¹Department of Clinical Laboratory, The First Affiliated Hospital of Ningbo University, Ningbo, People’s Republic of China; ²School of Medicine, Jiangsu University, Zhejiang, People’s Republic of China; ³School of Medicine, Ningbo University, Ningbo, People’s Republic of China; ⁴Department of Blood Transfusion, The First Affiliated Hospital of Ningbo University, Ningbo, People’s Republic of China

Correspondence: Wei Liang, Department of Clinical Laboratory, The First Affiliated Hospital of Ningbo University, No. 59. Liuting Road, Haishu District, Zhejiang, 315010, People’s Republic of China, Tel +86 15351883016, Fax +86-51885213100, Email [email protected]

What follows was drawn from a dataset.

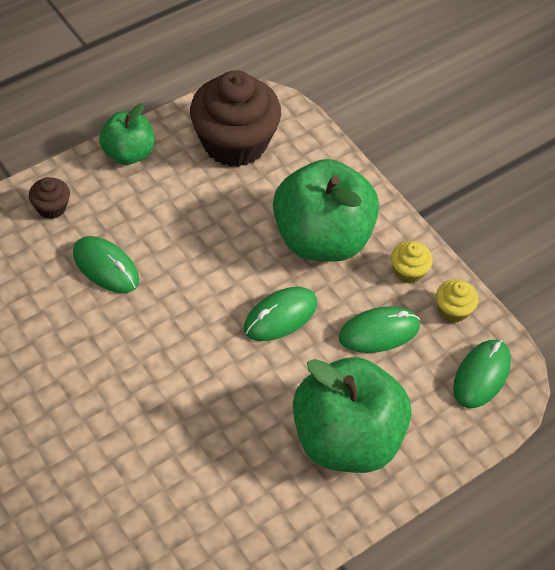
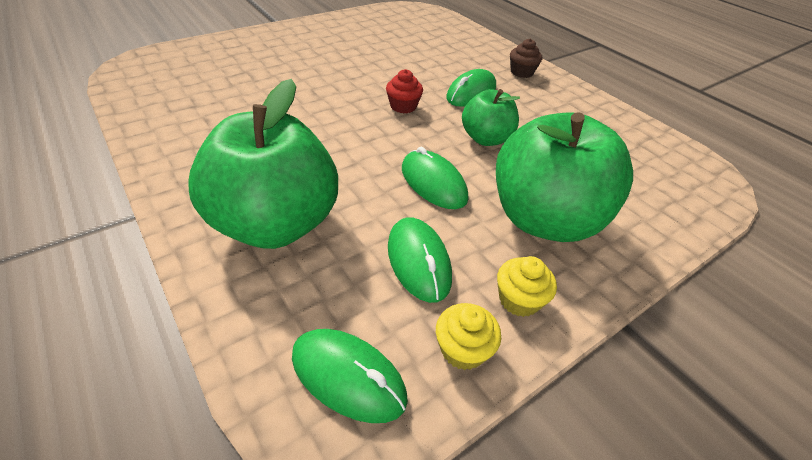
camera: 90 degrees right, 10 degrees down
green apple [99,103,154,165] -> green apple moved to [462,89,520,146]
brown cupcake [190,70,281,167] -> none
none -> red cupcake [386,69,423,114]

Purpose: The objectives of this study are to determine the differences in clonality, virulence gene (VG) content and phylogenetic group between non extended-spectrum beta-lactamase-producing E. coli (non-ESBL-EC) and ESBL-EC isolates from urine.
Patients and Methods: This study characterized a total of 100 clinical E. coli isolates consecutively obtained from the inpatients hospitalized in The First Affiliated Hospital of Ningbo University in China by polymerase-chain reaction (PCR).
Results: Phylogenetic group B2 was found to be the most prevalent in both ESBL-EC and non-ESBL-EC group. Among 100 clinical isolates, the count of acquired virulence genes in group B2 was found to be significantly higher than that in group A, B1, and D (p < 0.001). Additionally, the presence of content within virulence genes (the total number of virulence genes detected per isolate) in B2 of non-ESBL-EC and ESBL-EC showed a significant difference (p< 0.001). ST131 was detected exclusively in ESBL-EC, while ST95 and ST73 were the main sequence types in non-ESBL-EC.
Conclusion: Our study demonstrated the different distribution of MLST, phylogenetic group in ESBL-EC and non-ESBL-EC group. The inverse association between beta-lactamase resistance and VG content performed in this study should get a lot more attention. At the same time, we should also be wary of the appearance of non-ESBL-EC isolates of group B2 harboring more virulence genes which will lead to high pathogenicity.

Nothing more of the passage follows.